--- RECORDS SHOWN ---

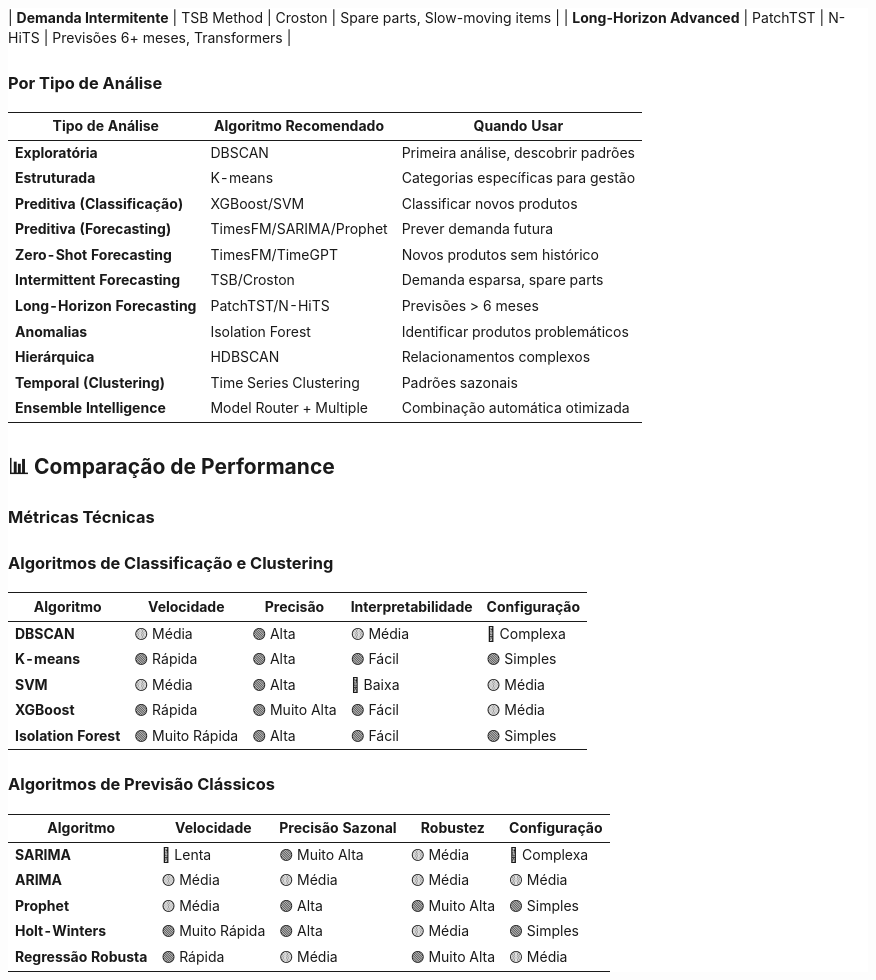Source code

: | **Demanda Intermitente** | TSB Method | Croston | Spare parts, Slow-moving items |
| **Long-Horizon Advanced** | PatchTST | N-HiTS | Previsões 6+ meses, Transformers |

### **Por Tipo de Análise**

| **Tipo de Análise** | **Algoritmo Recomendado** | **Quando Usar** |
|--------------------|-----------------------------|-----------------|
| **Exploratória** | DBSCAN | Primeira análise, descobrir padrões |
| **Estruturada** | K-means | Categorias específicas para gestão |
| **Preditiva (Classificação)** | XGBoost/SVM | Classificar novos produtos |
| **Preditiva (Forecasting)** | TimesFM/SARIMA/Prophet | Prever demanda futura |
| **Zero-Shot Forecasting** | TimesFM/TimeGPT | Novos produtos sem histórico |
| **Intermittent Forecasting** | TSB/Croston | Demanda esparsa, spare parts |
| **Long-Horizon Forecasting** | PatchTST/N-HiTS | Previsões > 6 meses |
| **Anomalias** | Isolation Forest | Identificar produtos problemáticos |
| **Hierárquica** | HDBSCAN | Relacionamentos complexos |
| **Temporal (Clustering)** | Time Series Clustering | Padrões sazonais |
| **Ensemble Intelligence** | Model Router + Multiple | Combinação automática otimizada |

## 📊 **Comparação de Performance**

### **Métricas Técnicas**

### **Algoritmos de Classificação e Clustering**

| **Algoritmo** | **Velocidade** | **Precisão** | **Interpretabilidade** | **Configuração** |
|---------------|----------------|--------------|----------------------|-----------------|
| **DBSCAN** | 🟡 Média | 🟢 Alta | 🟡 Média | 🔴 Complexa |
| **K-means** | 🟢 Rápida | 🟢 Alta | 🟢 Fácil | 🟢 Simples |
| **SVM** | 🟡 Média | 🟢 Alta | 🔴 Baixa | 🟡 Média |
| **XGBoost** | 🟢 Rápida | 🟢 Muito Alta | 🟢 Fácil | 🟡 Média |
| **Isolation Forest** | 🟢 Muito Rápida | 🟢 Alta | 🟢 Fácil | 🟢 Simples |

### **Algoritmos de Previsão Clássicos**

| **Algoritmo** | **Velocidade** | **Precisão Sazonal** | **Robustez** | **Configuração** |
|---------------|----------------|---------------------|--------------|-----------------|
| **SARIMA** | 🔴 Lenta | 🟢 Muito Alta | 🟡 Média | 🔴 Complexa |
| **ARIMA** | 🟡 Média | 🟡 Média | 🟡 Média | 🟡 Média |
| **Prophet** | 🟡 Média | 🟢 Alta | 🟢 Muito Alta | 🟢 Simples |
| **Holt-Winters** | 🟢 Muito Rápida | 🟢 Alta | 🟡 Média | 🟢 Simples |
| **Regressão Robusta** | 🟢 Rápida | 🟡 Média | 🟢 Muito Alta | 🟡 Média |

---

> _WHAT YOU HAVE TO DO_:
Read through the entries above and copy each line that has the string "Croston" in it.

> _ANSWER SECTION_:
: | **Demanda Intermitente** | TSB Method | Croston | Spare parts, Slow-moving items |
| **Intermittent Forecasting** | TSB/Croston | Demanda esparsa, spare parts |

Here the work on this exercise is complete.